*Esercizio 1*: Secondo il brano sull'autostima, in base a che cosa si viene giudicati, il più delle volte, nella cultura occidentale? Elenca tutti i criteri indicati.
*Esercizio 2*: Ricopia il brano sull'autostima dalle parole «Però la mancanza» fino alle parole «propri autentici bisogni.».
=== Brano di lettura ===
Il bisogno di trovare un maestro spirituale e di attaccarsi a lui come l'edera all'olmo è una caratteristica manifestazione della crisi socio-culturale contemporanea. Nonostante le apparenze, che parrebbero indicare il contrario, la maggior parte delle persone hanno un bassissimo livello di autostima e, spesso, proprio quelle che ostentano, nei rapporti con l'altro, il maggior grado di sicurezza e di intraprendenza. La sindrome da insufficienza di autostima è particolarmente accentuata nel sesso femminile, per tutta una serie di ragioni che, a più riprese, abbiamo tentato di lumeggiare; comunque, colpisce anche molti uomini.

Quando una persona perde, o non riesce a sviluppare, un grado sufficiente di stima in se stessa, nel proprio valore, nelle proprie potenzialità, generalmente reagisce in due modi: cercando di nascondere a tutti quel che in sé avverte chiarissimo, mediante un eccesso di attivismo, vitalismo e decisionismo che allontani ogni (possibile) sospetto; oppure ripiegandosi in sé stessa, cullandosi  nella propria impotenza, crogiolandosi nel proprio scoraggiamento, che può arrivare fino a uno stato depressivo più o meno cronico.

Sono entrambi due modi di evitare il problema: l'uno fuggendo in avanti, l'altro rifugiandosi in una sorta di resa preventiva, come se la persona in questione dicesse: «Non domandatemi nulla perché non so nulla, non so far nulla, non sono nessuno». Due modi opposti di fuggire davanti al problema; ma, comunque, due fughe. E, pertanto, entrambe illusorie e incapace di ristabilire l'armonia della vita interiore ed esteriore.

Forse il 99% degli esseri umani vive in questo modo, cercando di sottrarsi all'esigenza di fare i conti con la propria mancanza, o insufficienza, di autostima. Almeno, questo è quanto avviene nella cultura occidentale, dove l'apparire è considerato, di fatto se non in via di principio, tanto più importante dell'essere e dove è possibile costruire una intera vita all'insegna della menzogna, senza che gli altri - e, talvolta, nemmeno il diretto interessato - ne abbiano una vera consapevolezza. Dove si è giudicati, il più delle volte, in base a ciò che si possiede, a ciò che si esibisce, al denaro che si guadagna e al tenore di vita che ci si può permettere - e, possibilmente, ostentare.

Però la mancanza di autostima rende infelici nel profondo; ed entrambe le reazioni "di fuga" non fanno che mascherare, di solito malamente, tutto il disagio e la crescente disperazione di un io, che intuisce di essersi eretto a carceriere di se stesso, delle proprie vere necessità e dei propri autentici bisogni.

Quando l'infelicità si cristallizza in atteggiamenti che non le consentono neppure la speranza di una futura liberazione, la persona viene letteralmente posseduta da una forza negativa che la rende molesta a sé ed agli altri. Molte famiglie, molti luoghi di lavoro e molti gruppi di amici sono lentamente avvelenati da questa forza negativa che, a volte, promana da una persona sola, ma che calamita verso di sé altre forze negative, forse solo latenti o appena accennate, sino a formare una matassa inestricabile fatta di rancore, invidia e sofferenza.
=== Dati mostrati ===
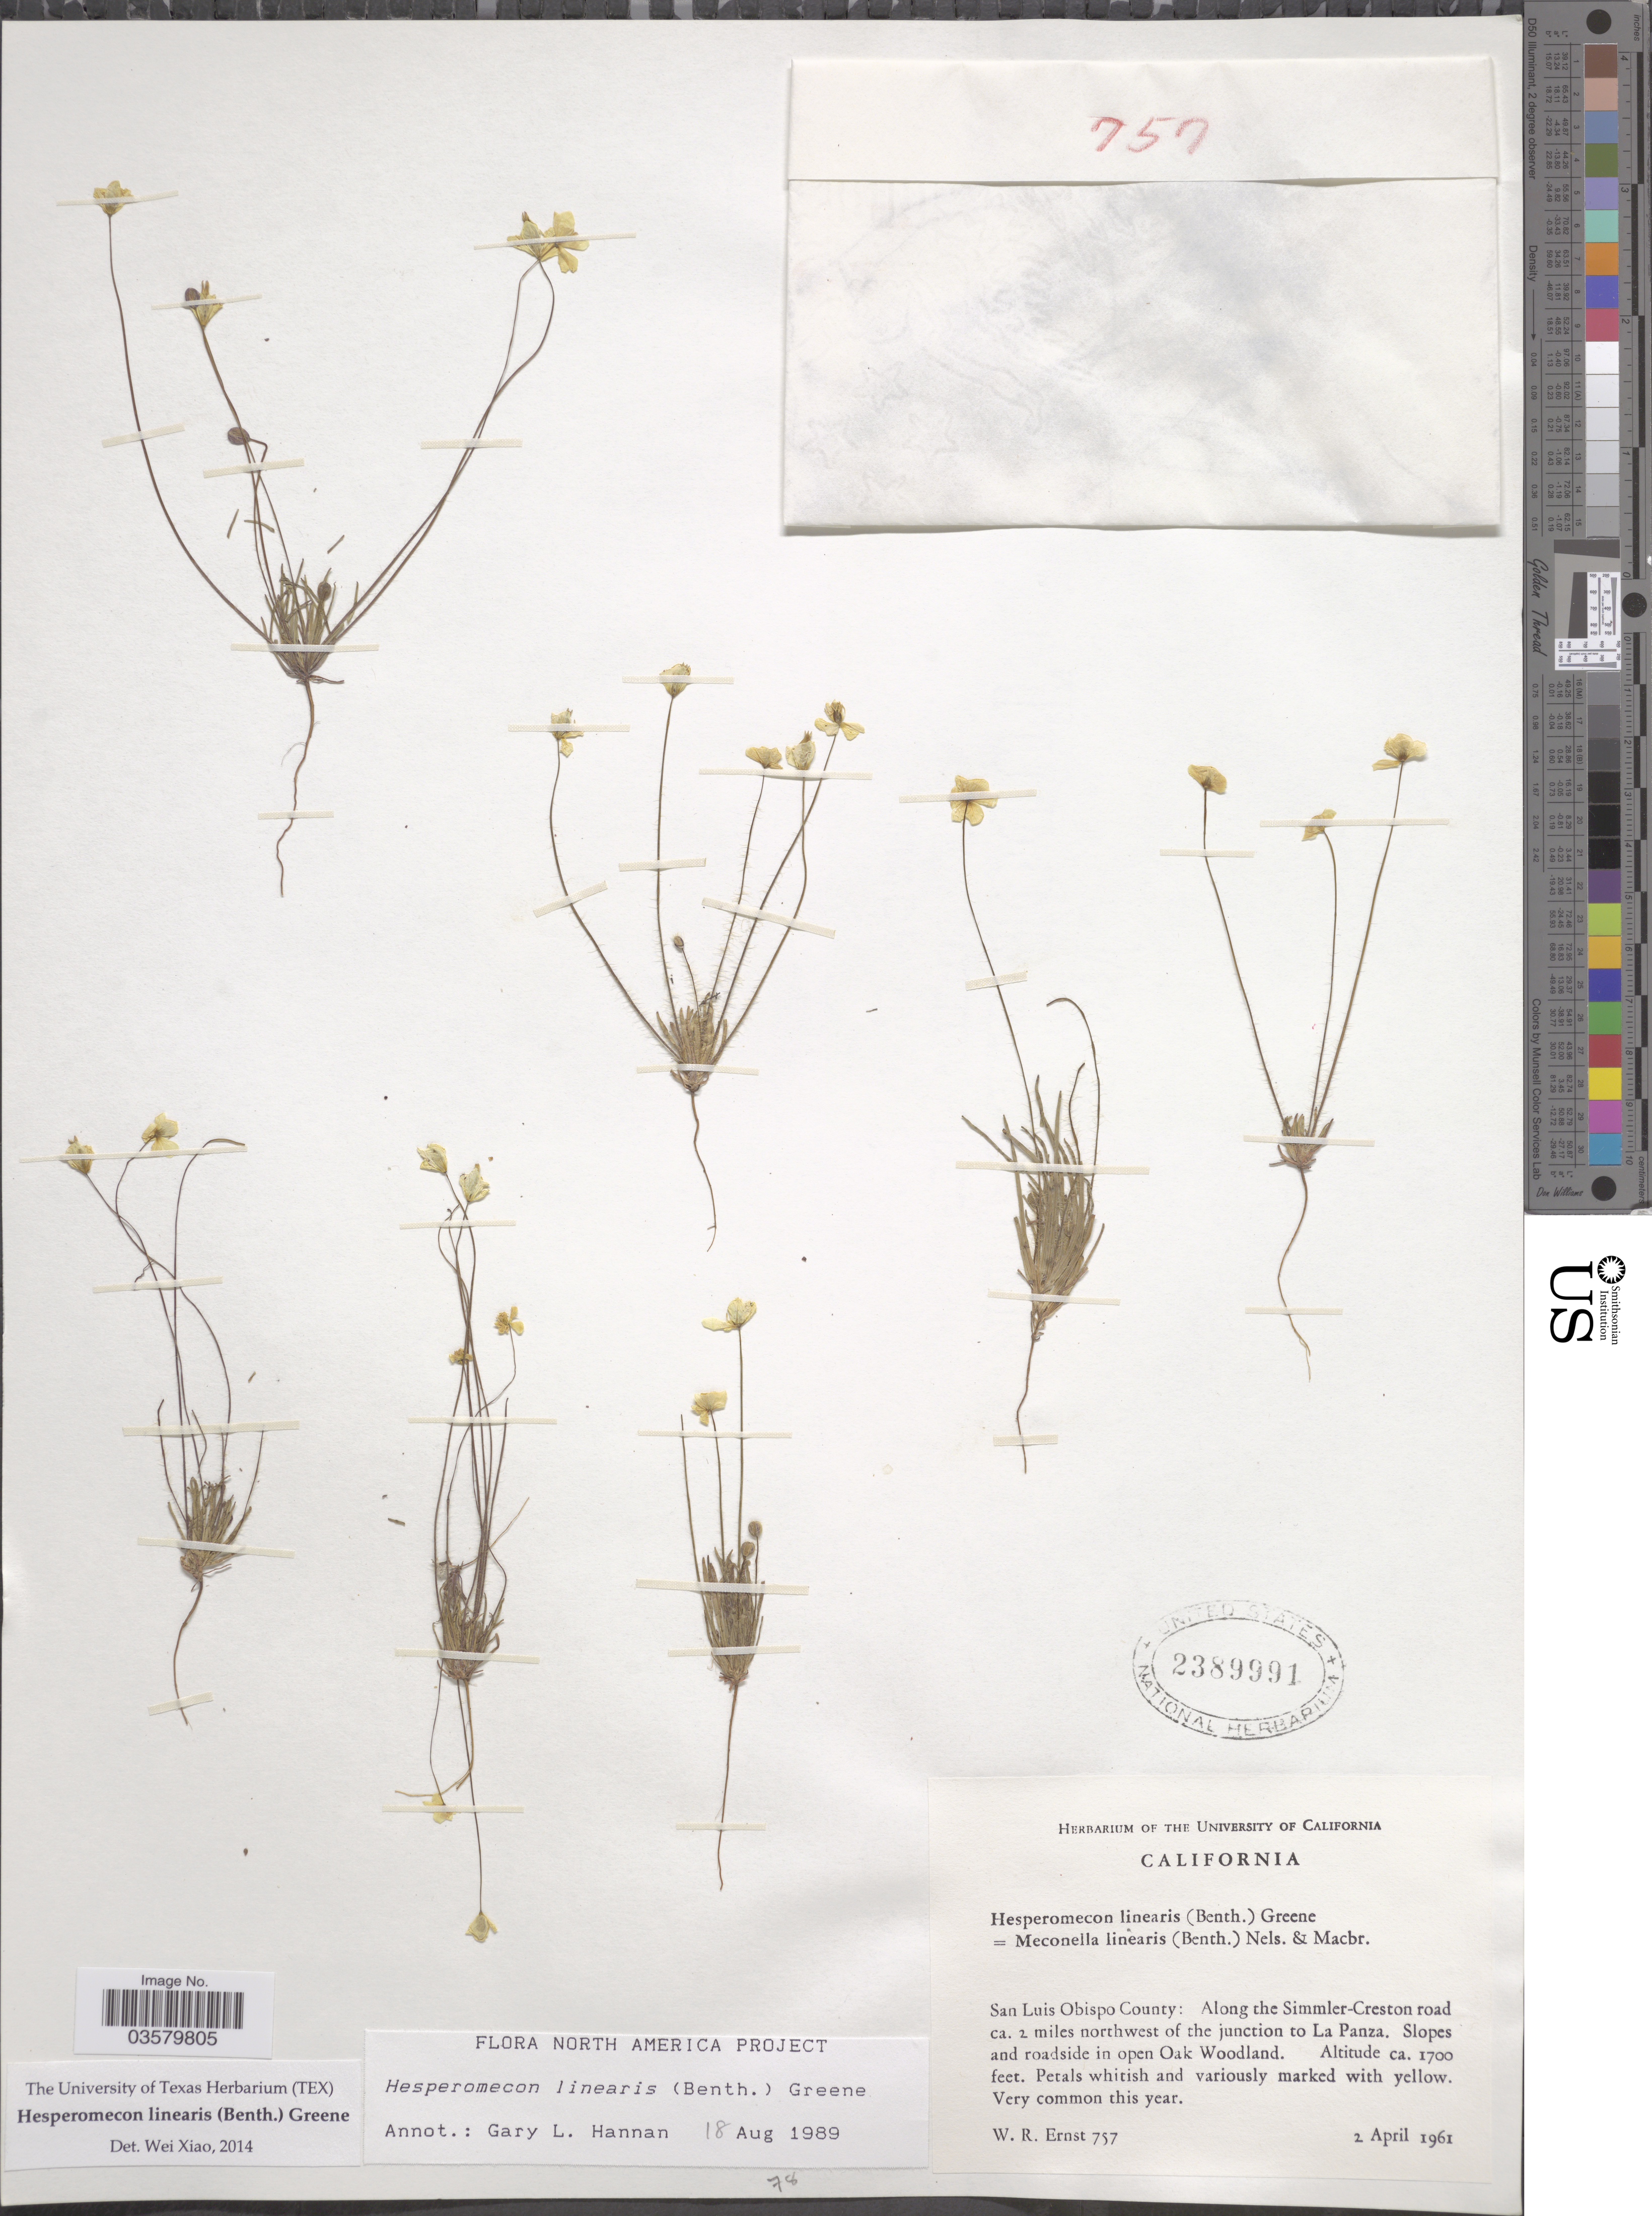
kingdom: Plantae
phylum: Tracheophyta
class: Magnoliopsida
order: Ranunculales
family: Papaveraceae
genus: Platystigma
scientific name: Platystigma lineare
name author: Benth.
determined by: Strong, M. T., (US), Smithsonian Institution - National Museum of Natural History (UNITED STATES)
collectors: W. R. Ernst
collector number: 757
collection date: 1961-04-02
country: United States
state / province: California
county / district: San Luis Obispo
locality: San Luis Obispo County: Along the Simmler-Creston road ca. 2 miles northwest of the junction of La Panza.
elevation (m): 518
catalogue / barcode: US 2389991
===
*Risposta 1*:
- ciò che si possiede
- ciò che si esibisce
- il denaro che si guadagna
- il tenore di vita che ci si può permettere (e, possibilmente, ostentare)

*Risposta 2*:
Però la mancanza di autostima rende infelici nel profondo; ed entrambe le reazioni "di fuga" non fanno che mascherare, di solito malamente, tutto il disagio e la crescente disperazione di un io, che intuisce di essersi eretto a carceriere di se stesso, delle proprie vere necessità e dei propri autentici bisogni.